Finding natural synergy between polished production and a distorted lo-fi feel, “Junk In Orbit” is an apocalyptic anti-anthem for the internet age. Blending distorted riffs with earworm instrumentals that wriggle and writhe like a muddled train of thoughts through our hyper-online heads, the track seesaws between fearful and feel-good in a beat.
Written during the confusion and claustrophobia of lockdown, Ade says:
“”Junk In Orbit” was born of the frustrations of my force-fed algorithmic exposure to the outside world during quarantine, a surreal feed of images, opinions and purported events that dangerously blurred the lines between news and “content”, and really distorted my perception of time. To be honest I’m still kind of adjusting to life in The Void.”

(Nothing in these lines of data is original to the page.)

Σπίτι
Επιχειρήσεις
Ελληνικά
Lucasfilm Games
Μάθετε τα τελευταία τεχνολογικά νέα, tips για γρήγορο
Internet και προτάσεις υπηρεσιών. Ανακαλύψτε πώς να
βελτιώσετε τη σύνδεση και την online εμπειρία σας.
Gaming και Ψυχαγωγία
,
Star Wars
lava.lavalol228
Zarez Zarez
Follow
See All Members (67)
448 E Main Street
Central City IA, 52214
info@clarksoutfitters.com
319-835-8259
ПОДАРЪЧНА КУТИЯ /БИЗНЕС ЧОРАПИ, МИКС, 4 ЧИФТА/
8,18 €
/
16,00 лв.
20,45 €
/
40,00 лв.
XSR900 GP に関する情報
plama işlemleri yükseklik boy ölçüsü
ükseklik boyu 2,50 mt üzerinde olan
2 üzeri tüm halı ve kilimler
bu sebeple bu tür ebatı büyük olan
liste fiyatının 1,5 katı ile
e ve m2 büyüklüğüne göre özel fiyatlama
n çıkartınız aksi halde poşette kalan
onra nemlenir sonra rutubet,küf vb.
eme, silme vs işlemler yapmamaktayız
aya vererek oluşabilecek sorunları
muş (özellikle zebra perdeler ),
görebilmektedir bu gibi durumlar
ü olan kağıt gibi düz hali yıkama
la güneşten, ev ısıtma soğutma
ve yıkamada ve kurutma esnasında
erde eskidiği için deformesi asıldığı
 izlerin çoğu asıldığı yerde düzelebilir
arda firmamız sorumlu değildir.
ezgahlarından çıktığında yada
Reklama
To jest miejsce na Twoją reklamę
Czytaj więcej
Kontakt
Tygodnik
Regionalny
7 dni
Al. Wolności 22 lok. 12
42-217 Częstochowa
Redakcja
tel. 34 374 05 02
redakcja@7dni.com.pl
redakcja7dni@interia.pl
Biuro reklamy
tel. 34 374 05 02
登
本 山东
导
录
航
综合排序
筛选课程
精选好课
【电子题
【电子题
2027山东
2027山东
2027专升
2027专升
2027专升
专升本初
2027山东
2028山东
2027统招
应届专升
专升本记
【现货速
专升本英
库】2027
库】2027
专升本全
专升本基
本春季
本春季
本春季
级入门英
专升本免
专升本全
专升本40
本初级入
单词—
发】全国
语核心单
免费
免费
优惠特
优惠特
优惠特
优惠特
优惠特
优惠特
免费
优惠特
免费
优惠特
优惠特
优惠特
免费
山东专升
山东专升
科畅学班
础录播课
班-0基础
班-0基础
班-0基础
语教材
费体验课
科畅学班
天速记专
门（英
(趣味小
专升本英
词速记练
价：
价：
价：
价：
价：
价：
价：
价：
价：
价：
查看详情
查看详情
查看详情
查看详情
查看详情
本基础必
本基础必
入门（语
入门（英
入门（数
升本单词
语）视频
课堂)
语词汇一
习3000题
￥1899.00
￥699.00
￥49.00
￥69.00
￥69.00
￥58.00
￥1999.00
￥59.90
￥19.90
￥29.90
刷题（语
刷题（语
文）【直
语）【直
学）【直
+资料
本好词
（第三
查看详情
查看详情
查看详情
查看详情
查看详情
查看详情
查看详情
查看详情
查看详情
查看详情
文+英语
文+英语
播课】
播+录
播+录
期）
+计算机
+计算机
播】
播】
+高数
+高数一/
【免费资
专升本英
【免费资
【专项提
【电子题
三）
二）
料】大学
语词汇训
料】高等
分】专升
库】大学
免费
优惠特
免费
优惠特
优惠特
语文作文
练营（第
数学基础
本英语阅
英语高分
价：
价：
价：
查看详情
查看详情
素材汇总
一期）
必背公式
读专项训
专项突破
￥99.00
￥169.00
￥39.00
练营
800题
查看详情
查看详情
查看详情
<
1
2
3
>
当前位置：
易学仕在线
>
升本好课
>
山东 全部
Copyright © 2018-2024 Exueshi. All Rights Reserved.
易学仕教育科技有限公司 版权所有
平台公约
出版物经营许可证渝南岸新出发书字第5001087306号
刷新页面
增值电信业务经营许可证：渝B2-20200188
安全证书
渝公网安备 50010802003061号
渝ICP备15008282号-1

As darkly dystopian as it is danceable, the new track arrives as the first glimpse into Ade’s upcoming ‘Junk In Orbit’ EP arriving later this year. A collection of “pandemic songs” that play out like a cut-and-paste set of personal reflections for the artist, Ade explains:
“The depths of that first anxiety-riddled wave and the ensuing quarantine was, for many of us, an overwhelming house-arrest moving simultaneously in slow-motion and hyper-speed. A glimpse into some dystopian, online future in which our primary experience of the outside world is through our feeds: often grotesque, unhinged and sloppily tailored algorithms bombarding us with misinformation, celebrity, political and systemic failure, Animal Crossing, cooking videos, conspiracy, astrology, unsolicited photos of our exes and any number of pre-pandemic ephemera.”
Blending these grim cultural observations with bubbling synths and fuzzy riffs, Ade adds:
“Looking back, it makes perfect sense that I gravitated towards distortion to express myself in pursuit of catharsis.”
After establishing himself as an innovative new voice in alt-pop with his abstract debut record last year, New York City singer-songwriter and producer Ade combines technological advancement and an eclectic range of personal influences.
With Paste Magazine praising his ability to “harken back to a tried-and-true trope of infectious grooves with nihilistic undertones” and The Line of Best Fit lauding his “own undeniable style” that “toes the line between pop sensibilities and dancefloor inflections to create a sound that is wholly infectious”, the experimental musician cites reference from Bjork to Beck and Backstreet Boys to Weezer. With his own pioneering sound straddling just about everything in-between Ade made a comeback with hazy dancefloor anthem “Opposites” earlier this year. Continuing that form with a boundary pushing new EP, 'Junk In Orbit', arrives later this Autumn.